# [Source document]

-- Begin --

One node on adastra is 192 cores. When you favorite PCM configuration does not scale easily to run on a full node, you can use shared nodes, but there are not a lot of them and you end up queueing a lot...

If you opt for the

#SBATCH --exclusive

option, you'll get all the node for you, launch your jobs faster, but all the 192 cores will be billed for hours...

To make your runs more efficient, you can group several simulations on the same node, so that they run at the same time on your exclusive node, under the same launching script. You share only with you, on an exclusive node ! This means you avoid wasting unused-core hours.

To do this, here is an example :

#!/bin/bash
#SBATCH --account=cin0391
#SBATCH --job-name=vcd2dot4
#SBATCH --output=%x_%A.out
#SBATCH --error=%x_%A.err
#SBATCH --constraint=GENOA
#SBATCH --nodes=1
#SBATCH --exclusive
#SBATCH --time=24:00:00

### source your environment here

ulimit -s unlimited
set -eux

workdir1=<path-to-yor-first-job>
workdir2=<path-to-yor-second-job>

cd $workdir1
### Activities to prepare your first job
cd $workdir2
### Activities to prepare your second job

#### launch first job:
cd $workdir1
srun --ntasks-per-node=96 --cpus-per-task=1 --threads-per-core=1 -- your.exe > output1 2>&1 &
PID1=$!

-- End --

# [Data records]

-- Begin --

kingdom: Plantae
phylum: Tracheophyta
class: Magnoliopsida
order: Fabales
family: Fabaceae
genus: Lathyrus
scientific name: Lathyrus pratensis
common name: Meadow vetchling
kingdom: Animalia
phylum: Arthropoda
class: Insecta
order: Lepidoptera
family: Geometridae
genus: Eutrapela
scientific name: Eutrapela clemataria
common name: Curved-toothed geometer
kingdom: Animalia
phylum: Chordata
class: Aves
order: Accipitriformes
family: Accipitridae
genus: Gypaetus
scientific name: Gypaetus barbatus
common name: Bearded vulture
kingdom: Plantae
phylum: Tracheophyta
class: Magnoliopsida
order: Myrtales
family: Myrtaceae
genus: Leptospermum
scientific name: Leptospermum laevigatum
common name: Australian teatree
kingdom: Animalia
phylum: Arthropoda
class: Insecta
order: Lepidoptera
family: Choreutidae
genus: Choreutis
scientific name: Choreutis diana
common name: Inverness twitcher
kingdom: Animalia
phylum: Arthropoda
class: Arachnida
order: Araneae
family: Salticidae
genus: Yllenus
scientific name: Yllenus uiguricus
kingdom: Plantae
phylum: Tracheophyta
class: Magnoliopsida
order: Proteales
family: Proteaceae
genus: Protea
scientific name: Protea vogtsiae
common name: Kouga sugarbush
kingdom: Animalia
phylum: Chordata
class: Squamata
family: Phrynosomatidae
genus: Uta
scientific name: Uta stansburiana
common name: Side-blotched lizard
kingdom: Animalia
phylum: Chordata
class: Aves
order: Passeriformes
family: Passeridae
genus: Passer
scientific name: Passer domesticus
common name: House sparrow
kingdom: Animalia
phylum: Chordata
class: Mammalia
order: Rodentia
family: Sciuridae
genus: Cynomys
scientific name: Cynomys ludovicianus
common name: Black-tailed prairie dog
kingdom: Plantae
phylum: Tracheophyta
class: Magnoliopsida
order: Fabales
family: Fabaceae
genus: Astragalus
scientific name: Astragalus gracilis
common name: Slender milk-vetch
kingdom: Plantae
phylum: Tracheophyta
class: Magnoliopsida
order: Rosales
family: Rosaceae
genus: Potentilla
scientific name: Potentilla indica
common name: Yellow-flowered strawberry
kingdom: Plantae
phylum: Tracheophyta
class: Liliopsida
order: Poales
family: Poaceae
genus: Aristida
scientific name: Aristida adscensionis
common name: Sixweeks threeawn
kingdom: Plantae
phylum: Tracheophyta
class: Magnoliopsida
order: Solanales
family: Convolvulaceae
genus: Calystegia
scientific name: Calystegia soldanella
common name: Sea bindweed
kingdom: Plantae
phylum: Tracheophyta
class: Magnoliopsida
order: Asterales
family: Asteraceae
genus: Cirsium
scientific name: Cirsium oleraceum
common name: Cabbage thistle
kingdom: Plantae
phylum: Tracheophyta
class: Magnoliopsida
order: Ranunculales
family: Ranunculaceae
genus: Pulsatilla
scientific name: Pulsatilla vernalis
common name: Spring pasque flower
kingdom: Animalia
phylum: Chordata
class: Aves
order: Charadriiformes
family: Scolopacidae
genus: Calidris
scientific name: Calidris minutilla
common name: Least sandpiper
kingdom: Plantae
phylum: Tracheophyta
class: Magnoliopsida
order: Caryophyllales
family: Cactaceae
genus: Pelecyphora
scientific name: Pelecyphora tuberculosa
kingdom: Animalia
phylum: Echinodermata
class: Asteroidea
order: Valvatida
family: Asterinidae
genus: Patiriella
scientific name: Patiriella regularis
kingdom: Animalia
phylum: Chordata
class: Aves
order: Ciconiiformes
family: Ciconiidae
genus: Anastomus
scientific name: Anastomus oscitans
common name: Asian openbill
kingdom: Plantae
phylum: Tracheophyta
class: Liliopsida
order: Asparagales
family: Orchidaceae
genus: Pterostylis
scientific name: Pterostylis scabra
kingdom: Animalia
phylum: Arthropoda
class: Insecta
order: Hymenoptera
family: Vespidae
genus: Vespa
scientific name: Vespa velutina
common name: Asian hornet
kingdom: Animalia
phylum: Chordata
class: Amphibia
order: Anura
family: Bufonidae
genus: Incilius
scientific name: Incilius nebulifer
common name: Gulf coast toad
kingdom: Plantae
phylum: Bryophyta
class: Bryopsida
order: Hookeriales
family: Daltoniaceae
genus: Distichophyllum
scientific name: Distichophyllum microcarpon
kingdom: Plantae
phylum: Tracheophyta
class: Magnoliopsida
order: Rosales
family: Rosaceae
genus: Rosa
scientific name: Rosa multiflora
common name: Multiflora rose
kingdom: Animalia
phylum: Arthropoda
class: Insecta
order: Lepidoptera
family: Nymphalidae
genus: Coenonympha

-- End --

# [Given problem 1]
Return the listing's lines word for word, beginning with its very first line and ending after the line that contains "scientific name: Gypaetus barbatus".
# [Given problem 2]
Write the next part of the text on grouping several simulations on one exclusive adastra node, picking up right after its final line.
The text and the listing are unrelated to each other.

# [Reply 1]
kingdom: Plantae
phylum: Tracheophyta
class: Magnoliopsida
order: Fabales
family: Fabaceae
genus: Lathyrus
scientific name: Lathyrus pratensis
common name: Meadow vetchling
kingdom: Animalia
phylum: Arthropoda
class: Insecta
order: Lepidoptera
family: Geometridae
genus: Eutrapela
scientific name: Eutrapela clemataria
common name: Curved-toothed geometer
kingdom: Animalia
phylum: Chordata
class: Aves
order: Accipitriformes
family: Accipitridae
genus: Gypaetus
scientific name: Gypaetus barbatus

# [Reply 2]
#### launch second job:
cd $workdir2
srun --ntasks-per-node=96 --cpus-per-task=1 --threads-per-core=1 -- your.exe > output2 2>&1 &
PID2=$!

wait 
status=$?
echo $PID1.$status
echo $PID2.$status
date

### activities after the end of both jobs

Each job runs in its own directory, and the last part of the script will be executed when both jobs are done. Here, 96 cores are used for each job. You can share the cores as you wish, but keep jobs in balance so that they finish roughly at the same time. You can also do this with 4 jobs on 48 cores, or 8 on 24 cores, etc...

Be aware of the use of memory ! If your jobs need more memory than the one allocated for its corresponding cores, you will need to waste cores to get all the memory each job needs.

Example: each node has 768 GB of memory, so 4 GB per core. If your job needs 8 GB/core, you will be able to use only 96 cores.